Doesn´t seem overly exotic from the things involved which makes the behavior all the more erratic....
Will see if I get any good ideas over the weekend....

exa-Kristof
Team Exasol
Team Exasol

Maybe I'm missing something, but I fail to reproduce this:

DB: 7.1.2

Drivers: 7.1.2

Test szenario:

  • create a new table
  • insert 9 billion rows
  • add additional column
  • update the new column with and without expression and no filter

--> DBvisualizer (also a JDBC client) and also ExaPlus CLI both return 9.000.000.000 affected rows.

 

-- create a simple, empty table
create table test_rows_affected (id int, wert int);
-- insert 9 billion rows
insert into test_rows_affected (id) values between 1 and 9000000000;
-- check row count
Select count(*) from test_rows_affected; --> 9000000000
-- add an additional boolean column
alter table test_rows_affected add column bool_col bool;
-- update new column with expression
update test_rows_affected set bool_col = mod(wert, 3) > 1;
-- 2021-11-26 SUCCESS UPDATE 314.871 (null) 9000000000

 

exaKristof_0-1637934355924.png

Which database and driver versions are you using exactly? 

wunderdata
Contributor

So first, thanks everyone for looking into this!
The JDBC-Driver Datagrip uses is 7.0.7. 
The amount of data in the table has changed now to 3.1 billion rows.

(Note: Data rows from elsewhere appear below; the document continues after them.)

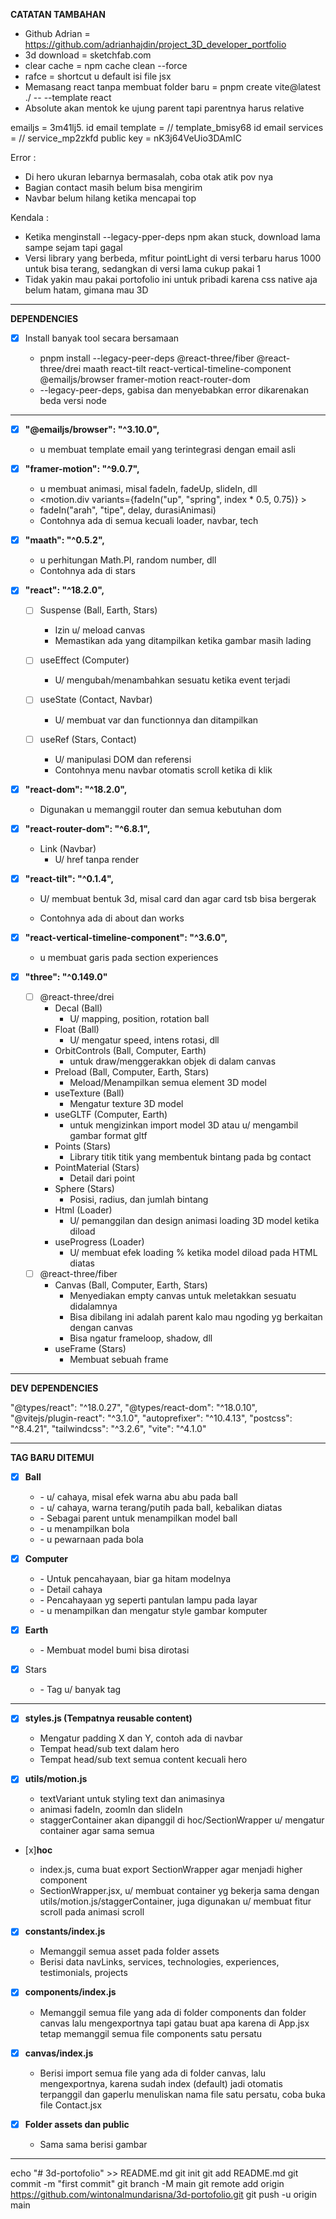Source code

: **CATATAN TAMBAHAN**

- Github Adrian = https://github.com/adrianhajdin/project_3D_developer_portfolio
- 3d download = sketchfab.com
- clear cache = npm cache clean --force
- rafce = shortcut u default isi file jsx
- Memasang react tanpa membuat folder baru = pnpm create vite@latest ./ -- --template react
- Absolute akan mentok ke ujung parent tapi parentnya harus relative

emailjs = 3m41lj5.
id email template = // template_bmisy68
id email services = // service_mp2zkfd
public key = nK3j64VeUio3DAmIC

Error :

- Di hero ukuran lebarnya bermasalah, coba otak atik pov nya
- Bagian contact masih belum bisa mengirim
- Navbar belum hilang ketika mencapai top

Kendala :

- Ketika menginstall --legacy-pper-deps npm akan stuck, download lama sampe sejam tapi gagal
- Versi library yang berbeda, mfitur pointLight di versi terbaru harus 1000 untuk bisa terang, sedangkan di versi lama cukup pakai 1
- Tidak yakin mau pakai portofolio ini untuk pribadi karena css native aja belum hatam, gimana mau 3D

---

**DEPENDENCIES**

- [x] Install banyak tool secara bersamaan

  - pnpm install --legacy-peer-deps @react-three/fiber @react-three/drei maath react-tilt react-vertical-timeline-component @emailjs/browser framer-motion react-router-dom
  - --legacy-peer-deps, gabisa dan menyebabkan error dikarenakan beda versi node

---

- [x] **"@emailjs/browser": "^3.10.0",**

  - u membuat template email yang terintegrasi dengan email asli

- [x] **"framer-motion": "^9.0.7",**

  - u membuat animasi, misal fadeIn, fadeUp, slideIn, dll
  - <motion.div variants={fadeIn("up", "spring", index \* 0.5, 0.75)} >
  - fadeIn("arah", "tipe", delay, durasiAnimasi)
  - Contohnya ada di semua kecuali loader, navbar, tech

- [x] **"maath": "^0.5.2",**

  - u perhitungan Math.PI, random number, dll
  - Contohnya ada di stars

- [x] **"react": "^18.2.0",**

  - [ ] Suspense (Ball, Earth, Stars)

    - Izin u/ meload canvas
    - Memastikan ada yang ditampilkan ketika gambar masih lading

  - [ ] useEffect (Computer)

    - U/ mengubah/menambahkan sesuatu ketika event terjadi

  - [ ] useState (Contact, Navbar)

    - U/ membuat var dan functionnya dan ditampilkan

  - [ ] useRef (Stars, Contact)

    - U/ manipulasi DOM dan referensi
    - Contohnya menu navbar otomatis scroll ketika di klik

- [x] **"react-dom": "^18.2.0",**

  - Digunakan u memanggil router dan semua kebutuhan dom

- [x] **"react-router-dom": "^6.8.1",**

  - Link (Navbar)
    - U/ href tanpa render

- [x] **"react-tilt": "^0.1.4",**

  - U/ membuat bentuk 3d, misal card dan agar card tsb bisa bergerak

  - Contohnya ada di about dan works

- [x] **"react-vertical-timeline-component": "^3.6.0",**

  - u membuat garis pada section experiences

- [x] **"three": "^0.149.0"**
  - [ ] @react-three/drei
    - Decal (Ball)
      - U/ mapping, position, rotation ball
    - Float (Ball)
      - U/ mengatur speed, intens rotasi, dll
    - OrbitControls (Ball, Computer, Earth)
      - untuk draw/menggerakkan objek di dalam canvas
    - Preload (Ball, Computer, Earth, Stars)
      - Meload/Menampilkan semua element 3D model
    - useTexture (Ball)
      - Mengatur texture 3D model
    - useGLTF (Computer, Earth)
      - untuk mengizinkan import model 3D atau u/ mengambil gambar format gltf
    - Points (Stars)
      - Library titik titik yang membentuk bintang pada bg contact
    - PointMaterial (Stars)
      - Detail dari point
    - Sphere (Stars)
      - Posisi, radius, dan jumlah bintang
    - Html (Loader)
      - U/ pemanggilan dan design animasi loading 3D model ketika diload
    - useProgress (Loader)
      - U/ membuat efek loading % ketika model diload pada HTML diatas
  - [ ] @react-three/fiber
    - Canvas (Ball, Computer, Earth, Stars)
      - Menyediakan empty canvas untuk meletakkan sesuatu didalamnya
      - Bisa dibilang ini adalah parent kalo mau ngoding yg berkaitan dengan canvas
      - Bisa ngatur frameloop, shadow, dll
    - useFrame (Stars)
      - Membuat sebuah frame

---

**DEV DEPENDENCIES**

"@types/react": "^18.0.27",
"@types/react-dom": "^18.0.10",
"@vitejs/plugin-react": "^3.1.0",
"autoprefixer": "^10.4.13",
"postcss": "^8.4.21",
"tailwindcss": "^3.2.6",
"vite": "^4.1.0"

---

**TAG BARU DITEMUI**

- [x] **Ball**

  - <ambientLight />
    - u/ cahaya, misal efek warna abu abu pada ball
  - <directionalLight />
    - u/ cahaya, warna terang/putih pada ball, kebalikan diatas
  - <mesh />
    - Sebagai parent untuk menampilkan model ball
  - <icosahedronGeometry />
    - u menampilkan bola
  - <meshStandardMaterial />
    - u pewarnaan pada bola

- [x] **Computer**

  - <hemisphereLight />
    - Untuk pencahayaan, biar ga hitam modelnya
  - <spotLight />
    - Detail cahaya
  - <pointLight/>
    - Pencahayaan yg seperti pantulan lampu pada layar
  - <primitive />
    - u menampilkan dan mengatur style gambar komputer

- [x] **Earth**

  - <OrbitControls/>
    - Membuat model bumi bisa dirotasi

- [x] Stars
  - <group />
    - Tag u/ banyak tag

---

- [x] **styles.js (Tempatnya reusable content)**

  - Mengatur padding X dan Y, contoh ada di navbar
  - Tempat head/sub text dalam hero
  - Tempat head/sub text semua content kecuali hero

- [x] **utils/motion.js**

  - textVariant untuk styling text dan animasinya
  - animasi fadeIn, zoomIn dan slideIn
  - staggerContainer akan dipanggil di hoc/SectionWrapper u/ mengatur container agar sama semua

- [x]**hoc**

  - index.js, cuma buat export SectionWrapper agar menjadi higher component
  - SectionWrapper.jsx, u/ membuat container yg bekerja sama dengan utils/motion.js/staggerContainer, juga digunakan u/ membuat fitur scroll pada animasi scroll

- [x] **constants/index.js**

  - Memanggil semua asset pada folder assets
  - Berisi data navLinks, services, technologies, experiences, testimonials, projects

- [x] **components/index.js**

  - Memanggil semua file yang ada di folder components dan folder canvas lalu mengexportnya tapi gatau buat apa karena di App.jsx tetap memanggil semua file components satu persatu

- [x] **canvas/index.js**

  - Berisi import semua file yang ada di folder canvas, lalu mengexportnya, karena sudah index (default) jadi otomatis terpanggil dan gaperlu menuliskan nama file satu persatu, coba buka file Contact.jsx

- [x] **Folder assets dan public**
  - Sama sama berisi gambar

---

echo "# 3d-portofolio" >> README.md
git init
git add README.md
git commit -m "first commit"
git branch -M main
git remote add origin https://github.com/wintonalmundarisna/3d-portofolio.git
git push -u origin main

I just tested with exaplus again and it shows the correct amount now:

wunderdata_0-1638272581576.png

Also updated Datagrip to the newest version. Datagrip is now not reporting any updated rows at all anymore:
EXA_DB.BGAL> alter table ROUTE_DETAILS_RAW add column charge_corridor_test BOOLEAN
[2021-11-30 12:51:13] completed in 44 s 161 ms
EXA_DB.BGAL> update ROUTE_DETAILS_RAW set charge_corridor_test = mod(route_distance_from_start,350) > 250
[2021-11-30 12:51:28] completed in 14 s 996 ms

Select count(*) from ROUTE_DETAILS_RAW where charge_corridor_test = true;
[2021-11-30 12:52:42] 1 row retrieved starting from 1 in 430 ms (execution: 342 ms, fetching: 88 ms)

 

results to: 738719731

I created another test table with just 1 million rows. For this it returns the rows just fine. Yet on the big table again no affected rows reported:

EXA_DB.BGAL> create table ROUTE_DETAILS_RAW_test as Select * from ROUTE_DETAILS_RAW limit 1000000
[2021-11-30 13:04:14] 1,000,000 rows affected in 1 s 620 ms
EXA_DB.BGAL> update ROUTE_DETAILS_RAW_test set charge_corridor_test = mod(route_distance_from_start,350) > 250
[2021-11-30 13:05:01] 1,000,000 rows affected in 106 ms
EXA_DB.BGAL> update ROUTE_DETAILS_RAW_test set charge_corridor_test = mod(route_distance_from_start,350) > 250
[2021-11-30 13:05:03] 1,000,000 rows affected in 99 ms
EXA_DB.BGAL> update ROUTE_DETAILS_RAW set charge_corridor_test = mod(route_distance_from_start,350) > 250
[2021-11-30 13:06:40] completed in 8 s 245 ms

I could not reproduce any of this on my other instances also running 7.1 as well as 6.2.x, so it seems to be limited to this single setup here.
Maybe not worth continuing on this, if noone else can reproduce it/ reports it?

 

 

mwellbro
Xpert

Interesting - I somehow thought it might be related to 

New Feature Implementation of JDBC 4.2 getLargeMaxRows() getLargeMaxRows() will return the correct value if maxRows were set in setLargeMaxRows() or setMaxRows()

src: https://www.exasol.com/portal/display/DOWNLOAD/Version+7.1.0

and ran a couple of jdbc-traces but all came up with the correct number against a 2 Mrd. row table.

I might play around with the setups a bit longer, but good to know that it seems to be an isolated behavior.